### SUPPLIED TEXT

Abstract

Ankle drawer and varus-valgus stress tests have evolved to examine for excessive joint displacement in the sagittal and coronal planes which may correlate to ligament instability. However, there appear to be no formal manual test(s) assessing for axial plane (longitudinal) instability of the mortise joint. In keeping with Cartesian and Cyriax principles, The TOAST (Traction On Ankle Stress Test) was developed to dynamically assess for 3^rd vector axial strain pain generation and long-axis mortise joint gapping. The test is easy to learn as longitudinal manual traction of the mortise joint and applied counterforce hand positions are similar to emergent ankle fracture dislocation reduction technique. The TOAST may also be performed under dynamic ultrasound control.

Introduction

Around 20% of acute ankle sprain patients develop sequella of chronic ankle instability, with the failure of functional rehabilitation cited as causal. Differentiation between functional and anatomical ankle instability is very essential to guide the proper treatment, with current stability tests including the varus stress test and drawer tests recommended.2

Chronic mechano-ligamentous insufficiency particularly of the anterior talofibular ligament (ATFL) commonly follows ankle inversion injury. Instability occurs when ligaments rupture, or fail to remodel to normal length, allowing motion beyond normal physiological limits. The ankle joint capsule and soft tissues about the joint may also be compromised, confounding rehabilitation of proprioceptive innervation and functional instability.1

Current ankle stress tests assess stability in sagittal and coronal planes. The TOAST maneuver was developed for a 3^rd vector assessment of occult longitudinal ankle mortise joint stability.

METHOD-Figure 1

• The table height is adjusted with adequate hind floor space for the examiner to lean back and adopt body positions for force generation efficiency. (Image 1)
• The patient is positioned supine on the examining table and asked to grip the table during the test, or the knee countertraction is applied by an assistant.
• TOAST is first performed on the uninvolved side to establish the baseline maximum mortise joint end of range gapping
• The TOAST is performed by first lifting the knee straight lower limb off the table holding while firmly-cupping and supporting the posterior aspect of the heel, with palm and fingers wrapping around and calcaneum. (Images 2 & 3)
• The ankle is held in a neutral position. (If the examiner is small of stature or body mass, the elbows are flexed to 90 degrees and held tight to the ribcage.

### RAW DATA
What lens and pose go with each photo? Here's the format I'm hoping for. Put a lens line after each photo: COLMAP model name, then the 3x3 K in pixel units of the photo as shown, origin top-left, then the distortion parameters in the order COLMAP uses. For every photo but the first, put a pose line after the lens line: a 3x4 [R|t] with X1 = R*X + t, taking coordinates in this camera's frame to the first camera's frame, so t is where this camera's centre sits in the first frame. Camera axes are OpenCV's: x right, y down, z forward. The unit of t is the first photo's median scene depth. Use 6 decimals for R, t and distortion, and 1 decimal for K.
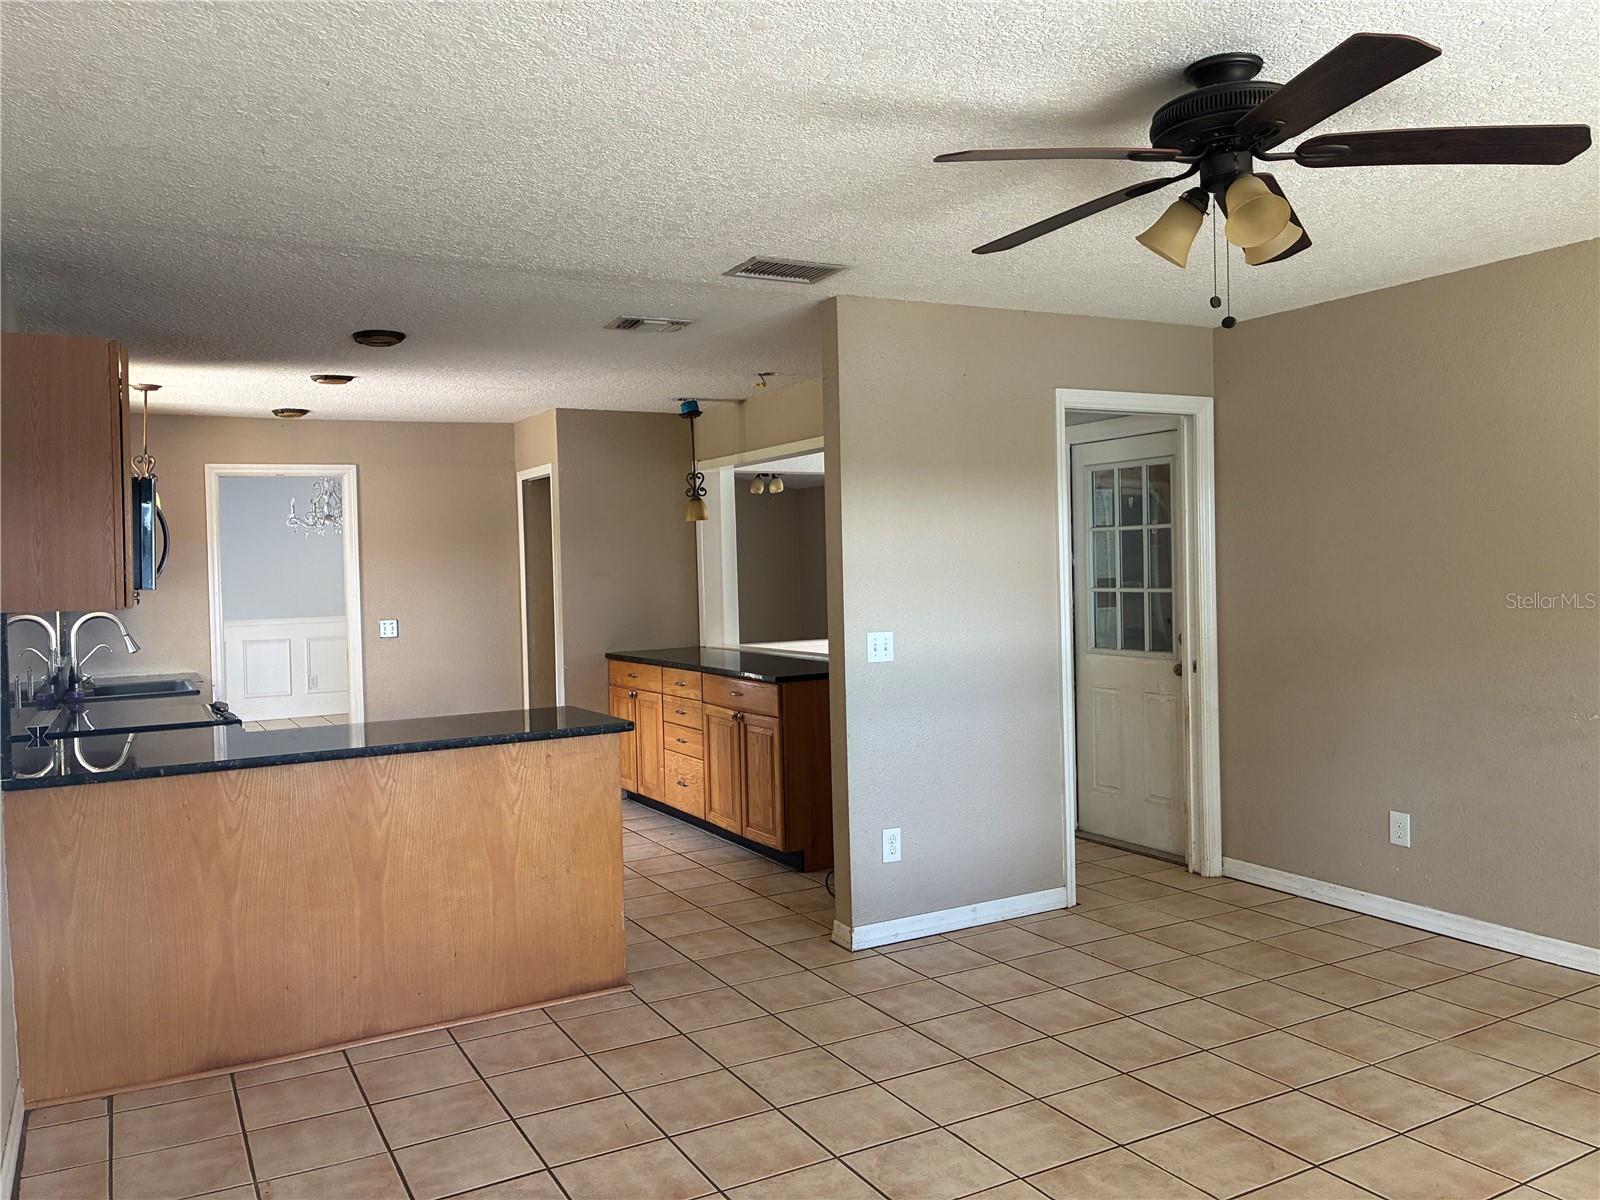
lens RADIAL K [[1215.0, 0, 803.2], [0, 1215.0, 591.4], [0, 0, 1]] dist [0.038475, -0.051209]
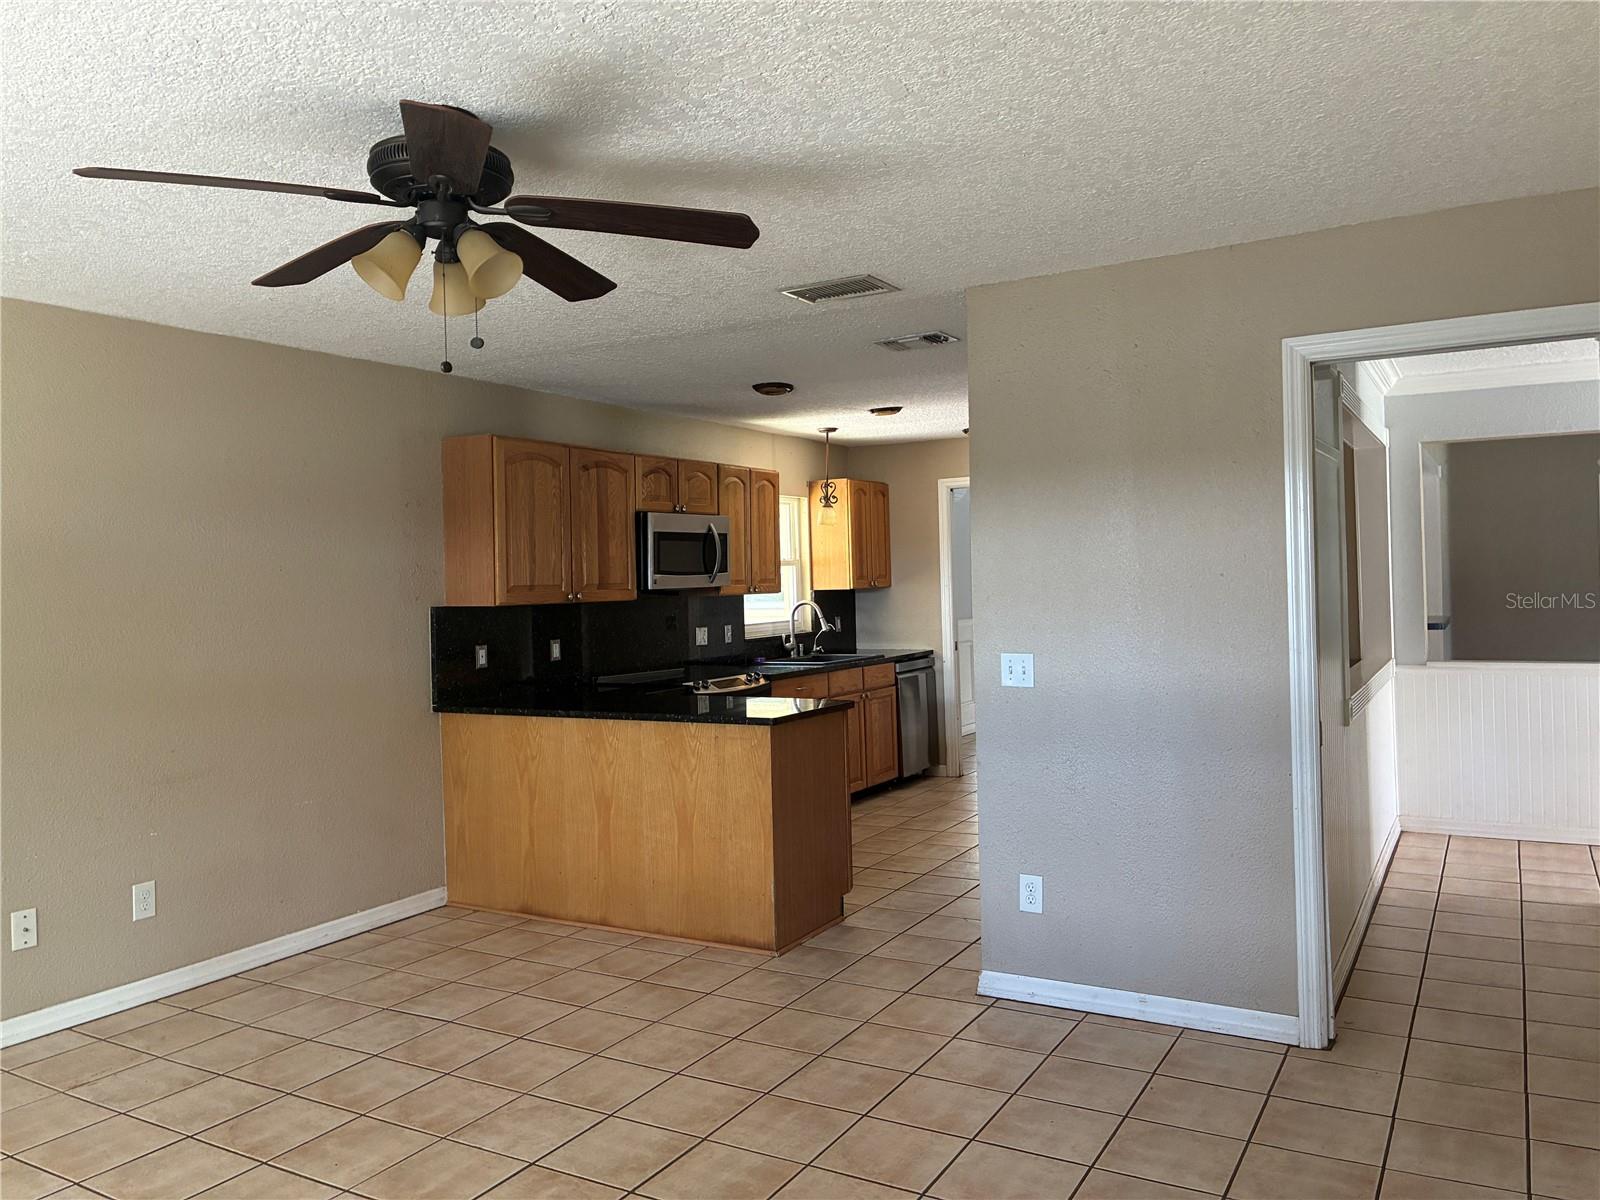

### TASK STATEMENT
Answer these questions from the text on the ankle stress test:
1. According to the introduction, about what share of acute ankle sprain patients develop chronic ankle instability?
2. Which ligament commonly develops chronic mechano-ligamentous insufficiency after ankle inversion injury?
3. On which side is the TOAST performed first, and for what purpose?

### ANSWER TO THIS EXERCISE
1. Around 20%.
2. The anterior talofibular ligament (ATFL).
3. It is performed first on the uninvolved side, to establish the baseline maximum mortise joint end of range gapping.